In line with the artist's method of "record, label, playback," the works in the exhibition are variations of existing material from Riedel's own repertoire and beyond. Employing a variety of media and techniques, they share, in the artist's own words, an "aesthetic interest in the faults of transmission and transference." Presented on both floors of the gallery, his honeycomb panels and PowerPoint paintings are devised from earlier poster paintings, which themselves were made with ephemera from other projects. These works, in turn, form the basis of text-based wallpaper. The Proposals for Change of MODERN are part of a series of banners derived from the logos of selected institutions. Cut out in black fabric, the new logos can be hung in different orientations on the wall and are also used as "stencils" for subsequent works on canvas.

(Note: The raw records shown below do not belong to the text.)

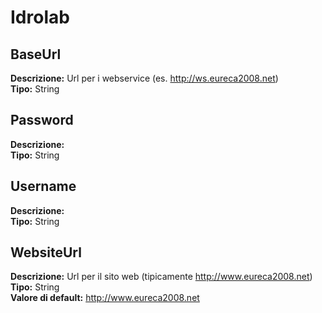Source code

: # Idrolab
BaseUrl 
----
**Descrizione:** Url per i webservice (es. http://ws.eureca2008.net) <br> 
**Tipo:** String <br> 

Password 
----
**Descrizione:**  <br> 
**Tipo:** String <br> 

Username 
----
**Descrizione:**  <br> 
**Tipo:** String <br> 

WebsiteUrl 
----
**Descrizione:** Url per il sito web (tipicamente http://www.eureca2008.net) <br> 
**Tipo:** String <br> 
**Valore di default:** http://www.eureca2008.net <br>

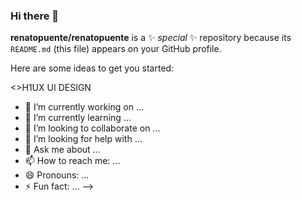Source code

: ### Hi there 👋

**renatopuente/renatopuente** is a ✨ _special_ ✨ repository because its `README.md` (this file) appears on your GitHub profile.

Here are some ideas to get you started:

<>H1UX UI DESIGN</H1>

- 🔭 I’m currently working on ...
- 🌱 I’m currently learning ...
- 👯 I’m looking to collaborate on ...
- 🤔 I’m looking for help with ...
- 💬 Ask me about ...
- 📫 How to reach me: ...
- 😄 Pronouns: ...
- ⚡ Fun fact: ...
-->
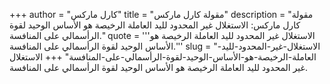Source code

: +++
author = "كارل ماركس"
title = "مقولة كارل ماركس"
description = "مقولة كارل ماركس: الاستغلال غير المحدود لليد العاملة الرخيصة هو الأساس الوحيد لقوة الرأسمالي على المنافسة."
quote = '''الاستغلال غير المحدود لليد العاملة الرخيصة هو الأساس الوحيد لقوة الرأسمالي على المنافسة.'''
slug = "الاستغلال-غير-المحدود-لليد-العاملة-الرخيصة-هو-الأساس-الوحيد-لقوة-الرأسمالي-على-المنافسة"
+++
الاستغلال غير المحدود لليد العاملة الرخيصة هو الأساس الوحيد لقوة الرأسمالي على المنافسة.
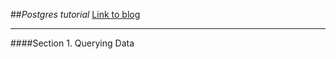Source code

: ##_Postgres tutorial_
[Link to blog ](https://www.postgresqltutorial.com/)
___

####Section 1. Querying Data

    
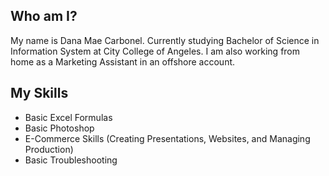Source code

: ## Who am I?

My name is Dana Mae Carbonel. Currently studying Bachelor of Science in Information System at City College of Angeles. I am also working from home as a Marketing Assistant in an offshore account.

## My Skills
- Basic Excel Formulas
- Basic Photoshop
- E-Commerce Skills (Creating Presentations, Websites, and Managing Production)
- Basic Troubleshooting

<!--
**barbieminion/barbieminion** is a ✨ _special_ ✨ repository because its `README.md` (this file) appears on your GitHub profile.

Here are some ideas to get you started:

- 🔭 I’m currently working on ...
- 🌱 I’m currently learning ...
- 👯 I’m looking to collaborate on ...
- 🤔 I’m looking for help with ...
- 💬 Ask me about ...
- 📫 How to reach me: ...
- 😄 Pronouns: ...
- ⚡ Fun fact: ...
-->
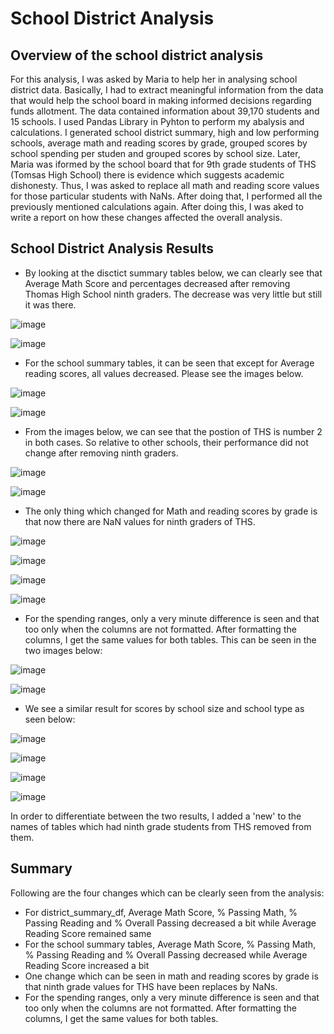 # School District Analysis

## Overview of the school district analysis

For this analysis, I was asked by Maria to help her in analysing school district data. Basically, I had to extract meaningful information from the data that would help the school board in making informed decisions regarding funds allotment. The data contained information about 39,170 students and 15 schools. I used Pandas Library in Pyhton to perform my abalysis and calculations. I generated school district summary, high and low performing schools, average math and reading scores by grade, grouped scores by school spending per studen and grouped scores by school size. Later, Maria was iformed by the school board that for 9th grade students of THS (Tomsas High School) there is evidence which suggests academic dishonesty. Thus, I was asked to replace all math and reading score values for those particular students with NaNs. After doing that, I performed all the previously mentioned calculations again. After doing this, I was aked to write a report on how these changes affected the overall analysis. 

## School District Analysis Results

- By looking at the disctict summary tables below, we can clearly see that Average Math Score and percentages decreased after removing Thomas High School ninth graders. The decrease was very little but still it was there. 

![image](https://user-images.githubusercontent.com/95254809/151729007-0236b9c9-8b6e-4bb9-b0b7-d15c5ad8a490.png)

![image](https://user-images.githubusercontent.com/95254809/151729101-230fda46-960d-4925-a5e3-556692109772.png)

- For the school summary tables, it can be seen that except for Average reading scores, all values decreased. Please see the images below. 

![image](https://user-images.githubusercontent.com/95254809/151730246-15d95bbb-cbd1-419f-a81c-a66d4d3a8007.png)

![image](https://user-images.githubusercontent.com/95254809/151730319-ec18015e-dc3d-47b9-8267-aa376694241b.png)

- From the images below, we can see that the postion of THS is number 2 in both cases. So relative to other schools, their performance did not change after removing ninth graders. 

![image](https://user-images.githubusercontent.com/95254809/151730474-f401a63a-1866-40b7-90f7-48b1f79b6088.png)

![image](https://user-images.githubusercontent.com/95254809/151730498-ed7f67ae-93e8-4888-b85a-479d47288bad.png)

- The only thing which changed for Math and reading scores by grade is that now there are NaN values for ninth graders of THS. 

![image](https://user-images.githubusercontent.com/95254809/151731025-0e204603-93e8-4676-a352-fc57dfe1090a.png)

![image](https://user-images.githubusercontent.com/95254809/151732036-52821ca5-5f3f-43d3-8263-a8d074830e32.png)

![image](https://user-images.githubusercontent.com/95254809/151732060-914b9809-4f93-4705-95be-120b580b569f.png)

![image](https://user-images.githubusercontent.com/95254809/151732072-88c0d139-75c9-4f31-b694-c330528f0a1f.png)

- For the spending ranges, only a very minute difference is seen and that too only when the columns are not formatted. After formatting the columns, I get the same values for both tables. This can be seen in the two images below:

![image](https://user-images.githubusercontent.com/95254809/151732640-f690a1bb-e814-4c87-a926-7b00ce961563.png)

![image](https://user-images.githubusercontent.com/95254809/151732666-1f8f799d-21b5-4dce-9175-247d8295896c.png)

- We see a similar result for scores by school size and school type as seen below:

![image](https://user-images.githubusercontent.com/95254809/151732735-66feab4a-549d-426e-9d6a-b1cb514b73b6.png)

![image](https://user-images.githubusercontent.com/95254809/151732747-19827c4e-a066-4223-9a9b-28b1ac63f387.png)

![image](https://user-images.githubusercontent.com/95254809/151732977-774b3959-0db1-4961-9f15-7428b6a9b5d5.png)

![image](https://user-images.githubusercontent.com/95254809/151733015-96c20714-6659-4e12-bc4b-ba32d9243c9b.png)

In order to differentiate between the two results, I added a 'new' to the names of tables which had ninth grade students from THS removed from them. 

## Summary

Following are the four changes which can be clearly seen from the analysis:

- For district_summary_df, Average Math Score, % Passing Math, % Passing Reading and % Overall Passing decreased a bit while Average Reading Score remained same
- For the school summary tables, Average Math Score, % Passing Math, % Passing Reading and % Overall Passing decreased while Average Reading Score increased a bit
- One  change which can be seen in math and reading scores by grade is that ninth grade values for THS have been replaces by NaNs.
- For the spending ranges, only a very minute difference is seen and that too only when the columns are not formatted. After formatting the columns, I get the same values for   both tables. 









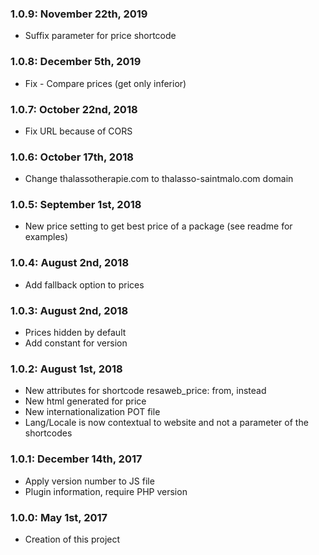 ### 1.0.9: November 22th, 2019
* Suffix parameter for price shortcode

### 1.0.8: December 5th, 2019
* Fix - Compare prices (get only inferior)

### 1.0.7: October 22nd, 2018
* Fix URL because of CORS

### 1.0.6: October 17th, 2018
* Change thalassotherapie.com to thalasso-saintmalo.com domain

### 1.0.5: September 1st, 2018
* New price setting to get best price of a package (see readme for examples)

### 1.0.4: August 2nd, 2018
* Add fallback option to prices

### 1.0.3: August 2nd, 2018
* Prices hidden by default
* Add constant for version

### 1.0.2: August 1st, 2018
* New attributes for shortcode resaweb_price: from, instead
* New html generated for price
* New internationalization POT file
* Lang/Locale is now contextual to website and not a parameter of the shortcodes

### 1.0.1: December 14th, 2017
* Apply version number to JS file
* Plugin information, require PHP version

### 1.0.0: May 1st, 2017
* Creation of this project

Shown here are variations on the logo of The Modern Institute in Glasgow, where Riedel participated in a group exhibition in 2008.

Posters and flyers from Oskar-von-Miller Strasse 16–the art space in Frankfurt which Riedel founded with Dennis Loesch in 2000–are displayed in an extensive configuration on a single wall in the gallery, and include a small photograph depicting people gathered around a table in Andy Warhol's Factory. Riedel once staged the composition by arranging friends in similar positions at Oskar-von-Miller Strasse 16, and for this exhibition, he has built to measure the original table according to the photograph. The recreation of objects and places has been a long-standing part of his practice, and here extends to include the backdrop to the Pop artist's table. Yet rather than creating reproductions that could be mistaken for the originals, Riedel's focus is on the process of the copying act and everything that happens along the way. Part of an overriding system devised by the artist that autonomously and continuously spurs new work, they occupy the distinction between the original and the copy.

Coinciding with the exhibition will be the launch of Oskar, an updated version of an artist book first published in 2003. While the earlier volume documented the first three years of activities at Oskar-von-Miller Strasse 16, this new edition chronicles the ensuing ten years, including various relocations of the venue following the deconstruction of the original building. The design and production of books occupy a stand-alone part of Riedel's practice, and Oskar is at once a record and a perpetuation of the "record, label, playback" dictum.

The exhibition marks the tenth anniversary of Riedel's Freitagsküche, a restaurant-type space first opened in 2004 at Oskar-von-Miller Strasse 16 in Frankfurt. A meeting point and "place in social reality," which serves communal dinners on Friday nights and more recently also lunch from Monday to Friday, Freitagsküche moves to London for the private dinner following the opening night in its first appearance outside of Germany.